Denise Schromm

Speech #2

 

 

            Hello everyone.  I would first like to thank everyone for attending this ceremony tonight. I hope you are all having a great time and enjoyed your dinner.  There’s still plenty more fun coming up with some dancing, but before we break it down it is time to present the award for the Volunteer of the Year for the New England branch.  Here to present a plaque for this prestigious award is the founder of Starlight Children’s Foundation, the wonderful, Mrs. Emma Hayes. 

 

Good evening.  Wow, what a year it has been.  It seems like just last week I was standing up here to present this award, but it has actually been a whole year.  I am proud to say that a lot of exciting things have happened for Starlight Foundation over these past 12 months.   Just five years ago we were helping

50, 000 children in 400 hospitals world wide each month.  Incredibly today we have raised these numbers to an astonishing 85, 000 children in over 650 hospitals each month.  This past year, we have had the greatest increase in our services than any other year, we should all be so proud.  This is why we are gathered here tonight, to celebrate and reward ourselves for our hard work, dedication and amazing accomplishments.  It is also a night to recognize the 2001 Volunteer of the Year.

            Three years ago, I was leaving The Children’s Hospital in Boston, Massachusetts when a woman approached me and told me that she had seen the technology that the Starlight Foundation had just set up for the little 9 yr old boy suffering from Leukemia on the 5th Floor, and she wanted to know exactly what the Foundation does.  Just like I’m sure all of you do, I get that curiosity question a lot, followed by a gracious praise for all that we do, and it usually stops there. There was something different about these words however when they came out this woman’s mouth.   I began to tell her how we are a non-profit organization whose goal is to brighten the lives of sick children between the ages of 4-18.  She said “Tell me more, please.”   I then proceeded to go into more detail telling her about advanced technology (such as large televisions and entertainment systems) we set up in the children’s hospital rooms, how we set up times for the children to meet their favorite celebrities and how we set up short vacations for the children to take a long awaited break from the hospital settings they are used to. Before I could even finish my sentence she said “I want to be a part of this.”  I gave her the number to reach Matt Haymer, the President of our New England branch, and told her to give a call if she was interested. 
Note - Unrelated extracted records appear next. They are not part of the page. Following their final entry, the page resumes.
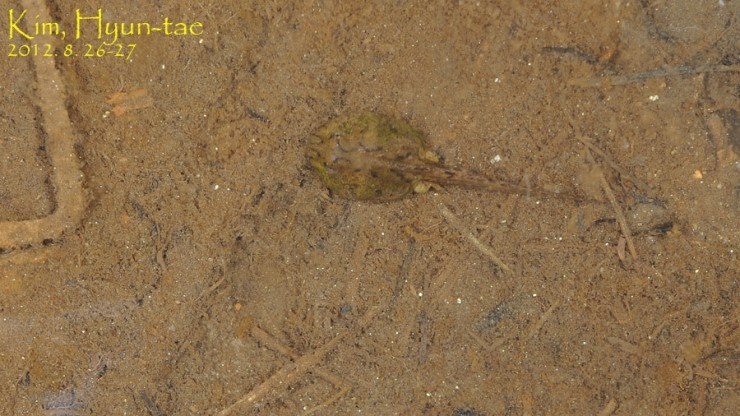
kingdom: Animalia
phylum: Chordata
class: Amphibia
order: Anura
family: Bombinatoridae
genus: Bombina
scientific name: Bombina orientalis
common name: Oriental firebelly toad
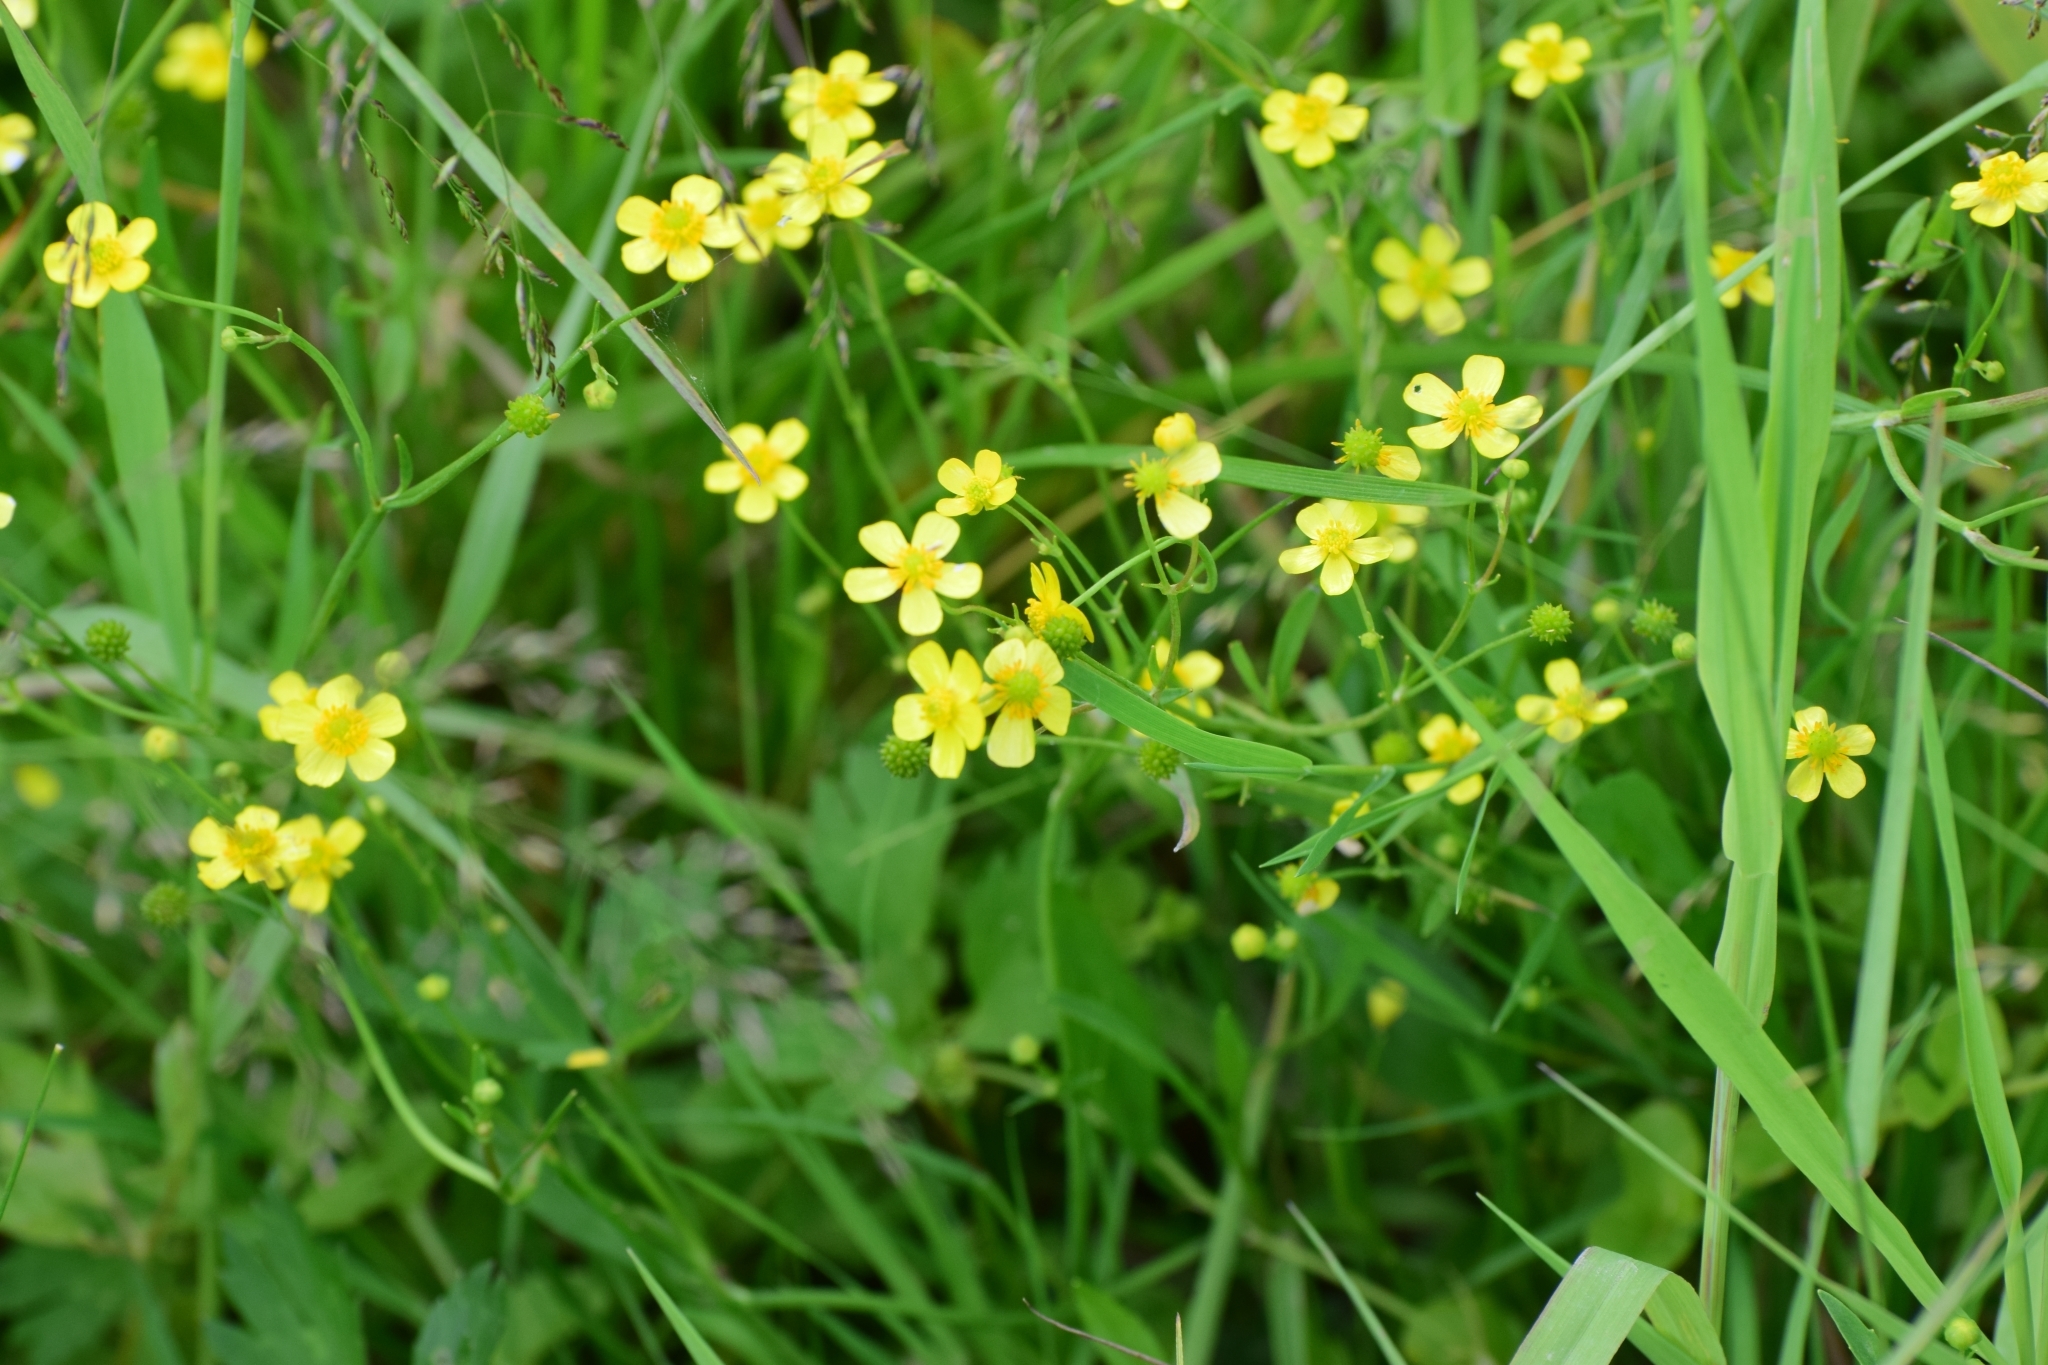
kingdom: Plantae
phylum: Tracheophyta
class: Magnoliopsida
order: Ranunculales
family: Ranunculaceae
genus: Ranunculus
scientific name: Ranunculus flammula
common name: Lesser spearwort
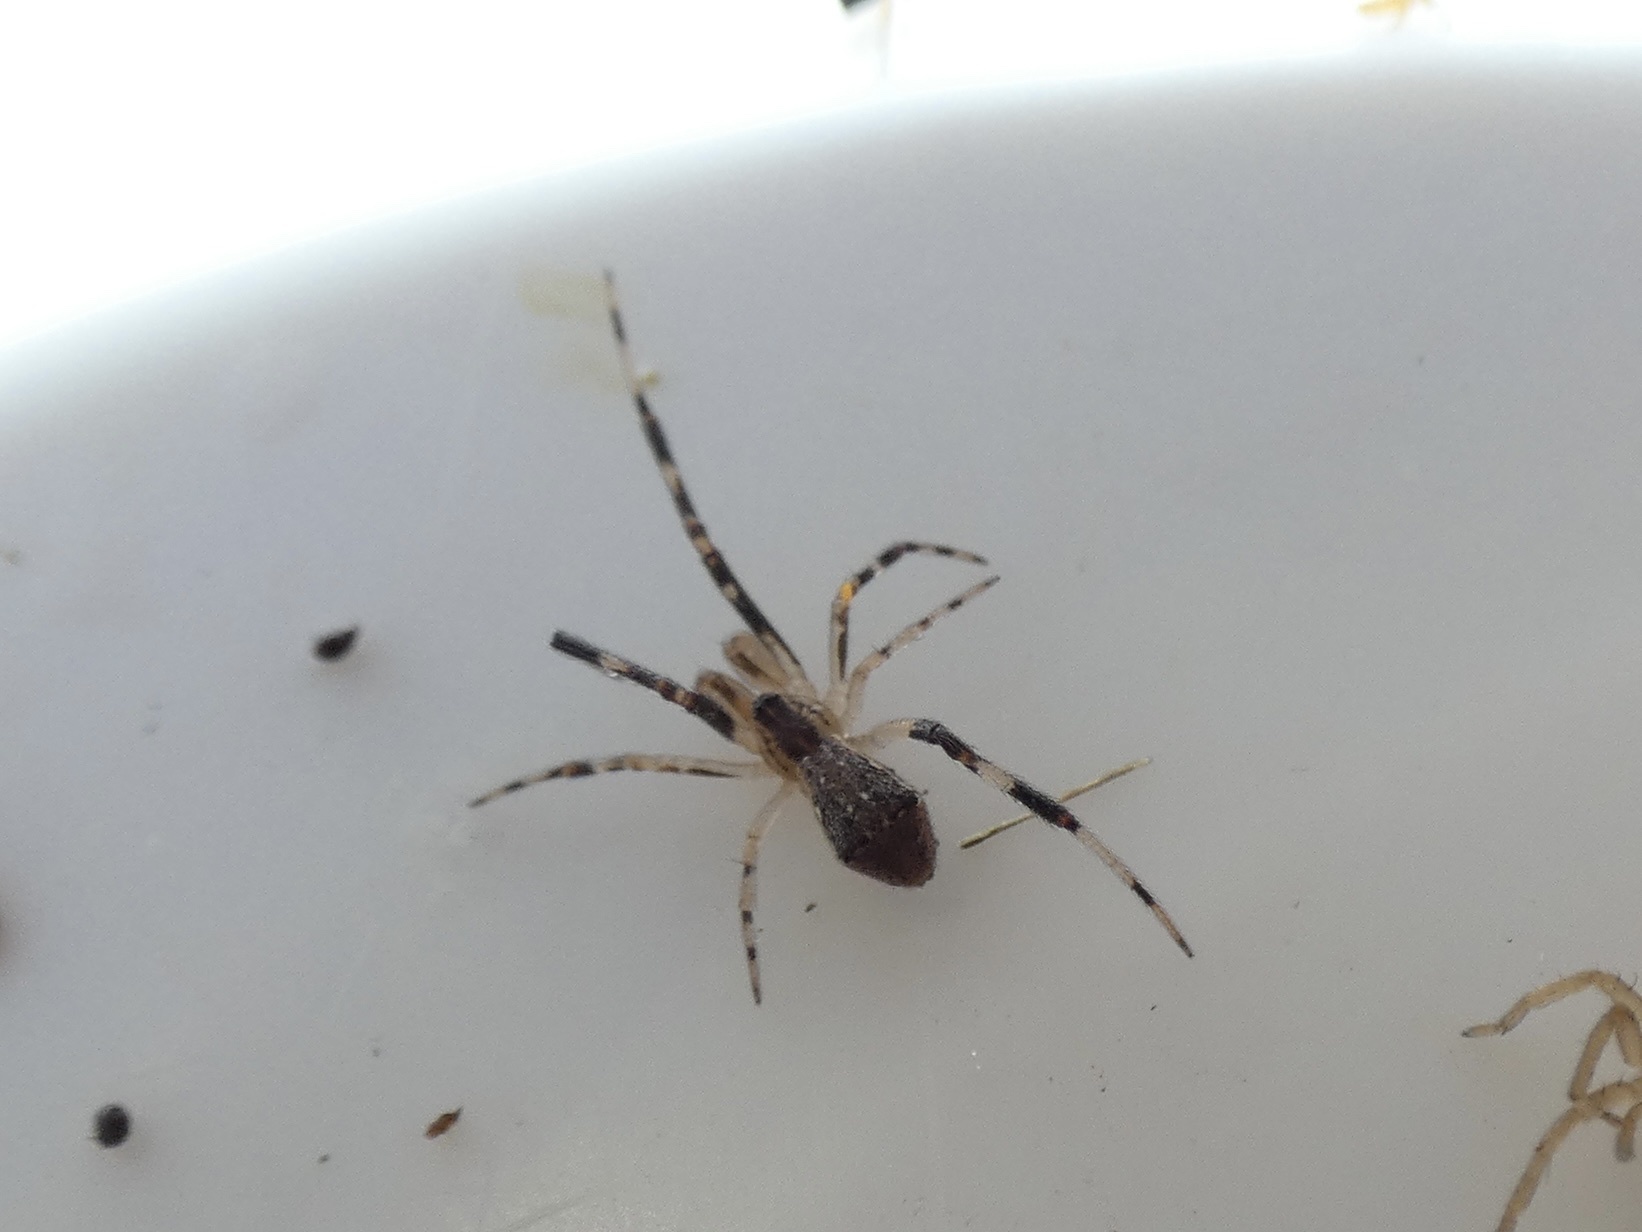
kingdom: Animalia
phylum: Arthropoda
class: Arachnida
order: Araneae
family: Theridiidae
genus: Episinus
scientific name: Episinus angulatus
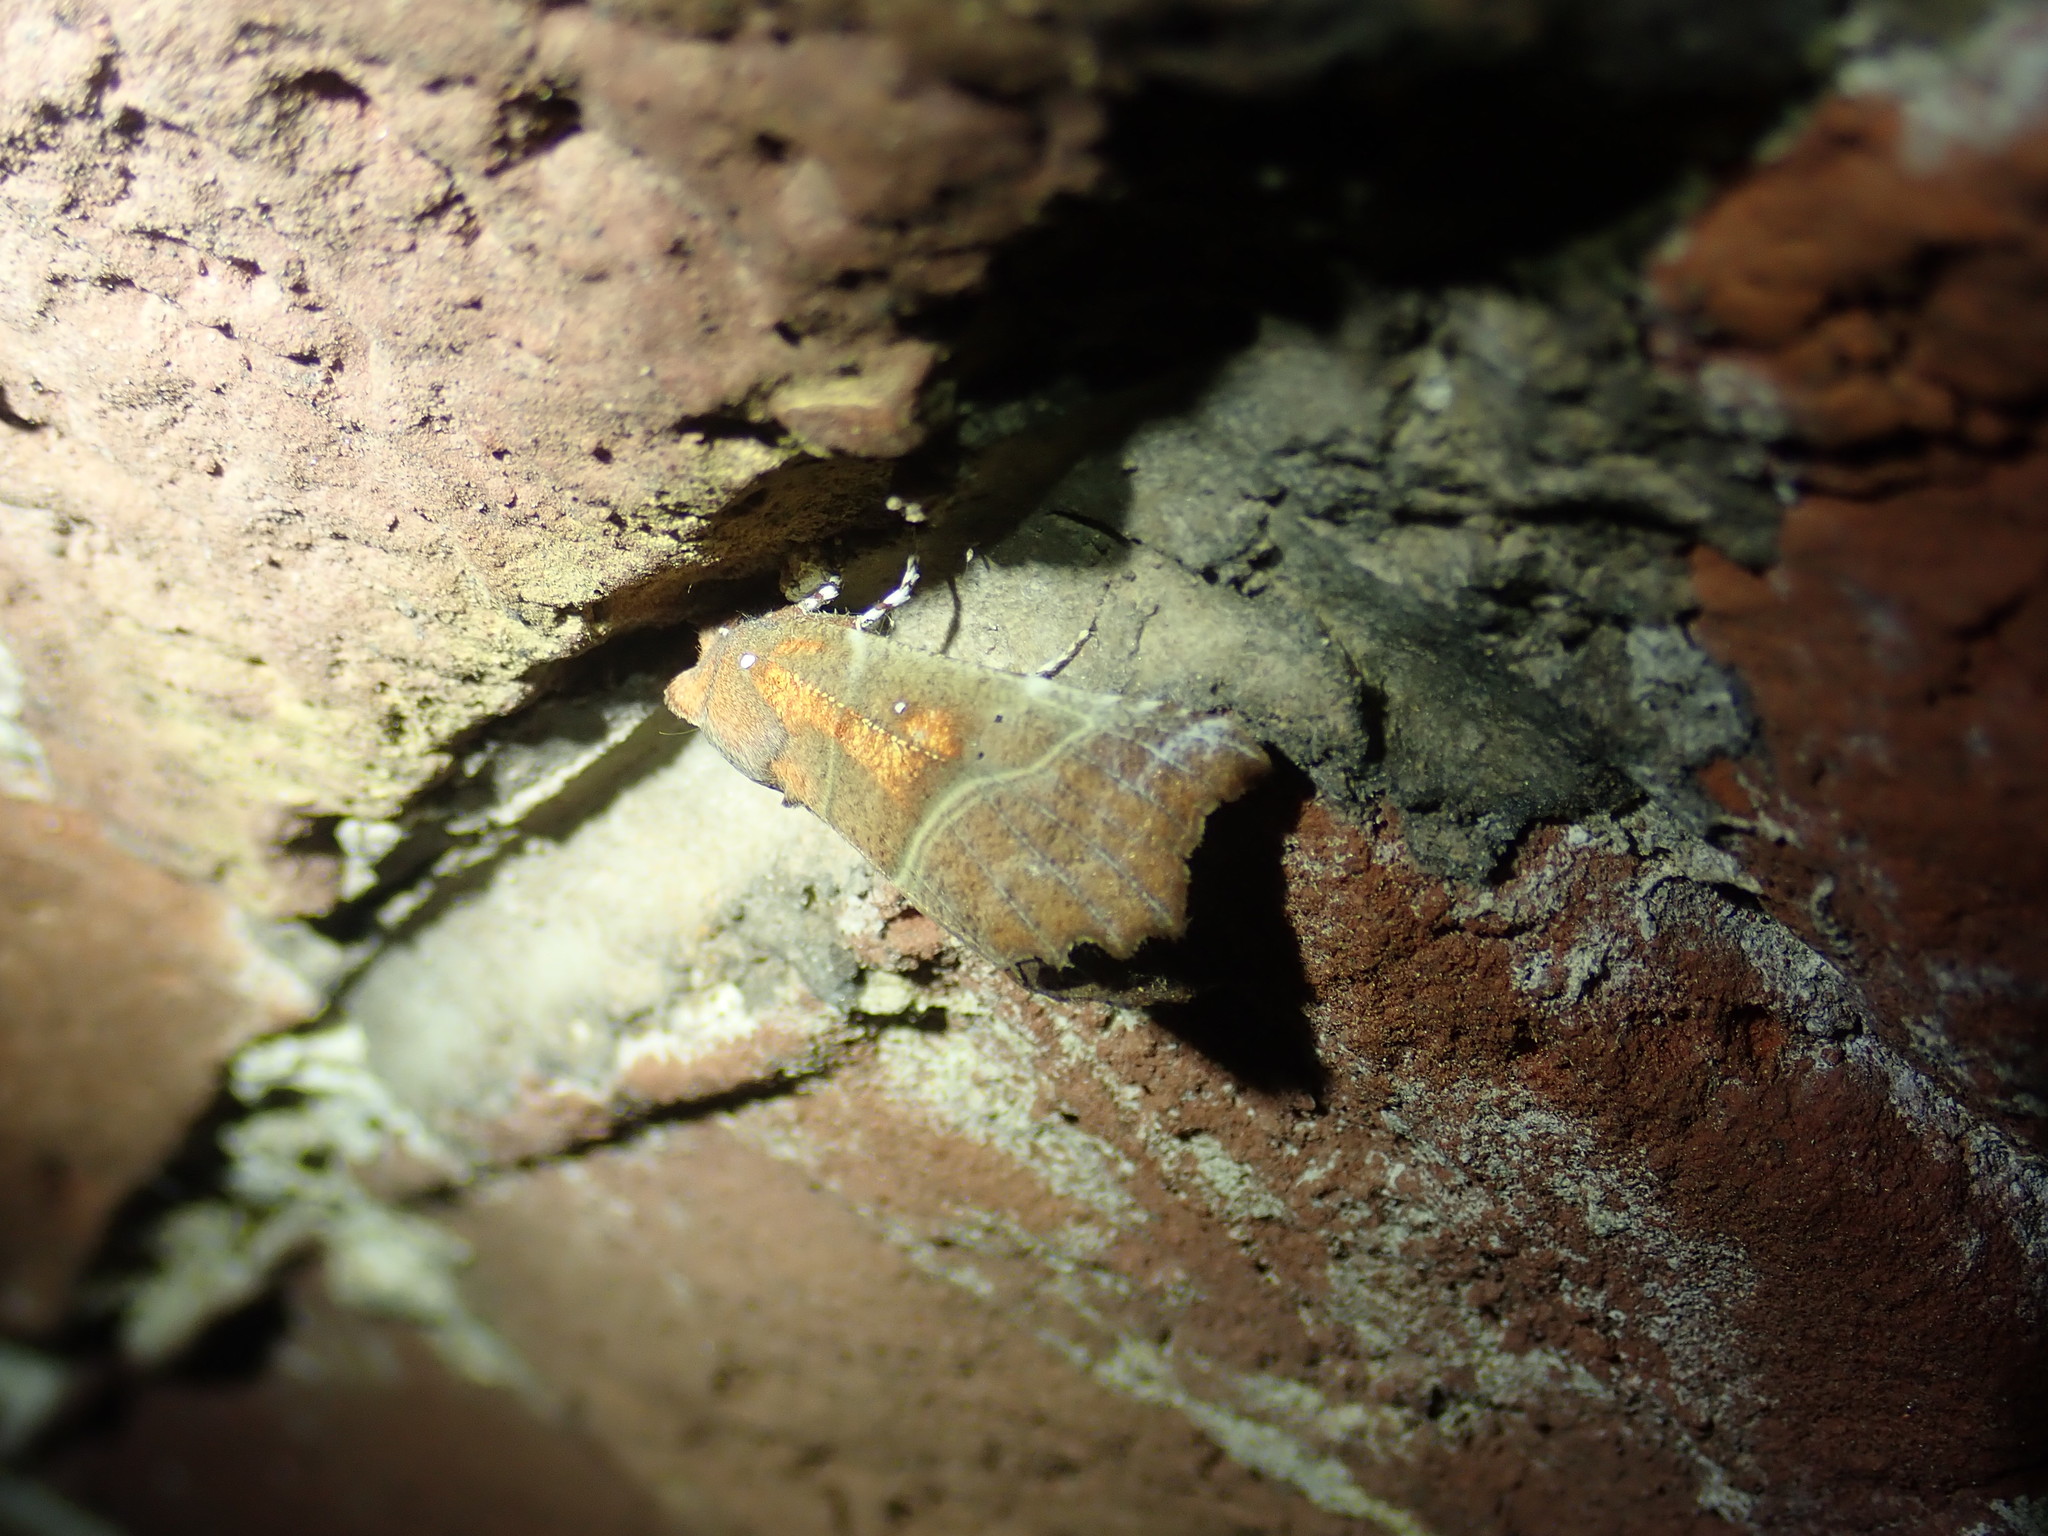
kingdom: Animalia
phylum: Arthropoda
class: Insecta
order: Lepidoptera
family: Erebidae
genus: Scoliopteryx
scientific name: Scoliopteryx libatrix
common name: Herald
            The very next morning, I stopped by Matt’s office and he told me he had just received a call from a woman who decided she wanted to become a full time volunteer for Starlight.  I knew right away it was the same woman.  That afternoon she stopped by the office, filled out paperwork and was ready to start.  

From that moment on, for the past three years, she has dedicated so much effort and time into the Starlight Foundation.  She has cut back hours at her other job so that she can spend more time touching the lives of children.  She amazingly finds time to travel to hospitals all over the country, just to help one last time, the children who can no longer go on.  This task alone, as we all know is the most difficult one.   This year’s Volunteer of the Year, exemplifies the textbook definition of dedication.  Her hard work and brilliant attitude should be a model for all of us to follow. 

So it is my honor to welcome the 2001 Volunteer of the Year, Alison Brown.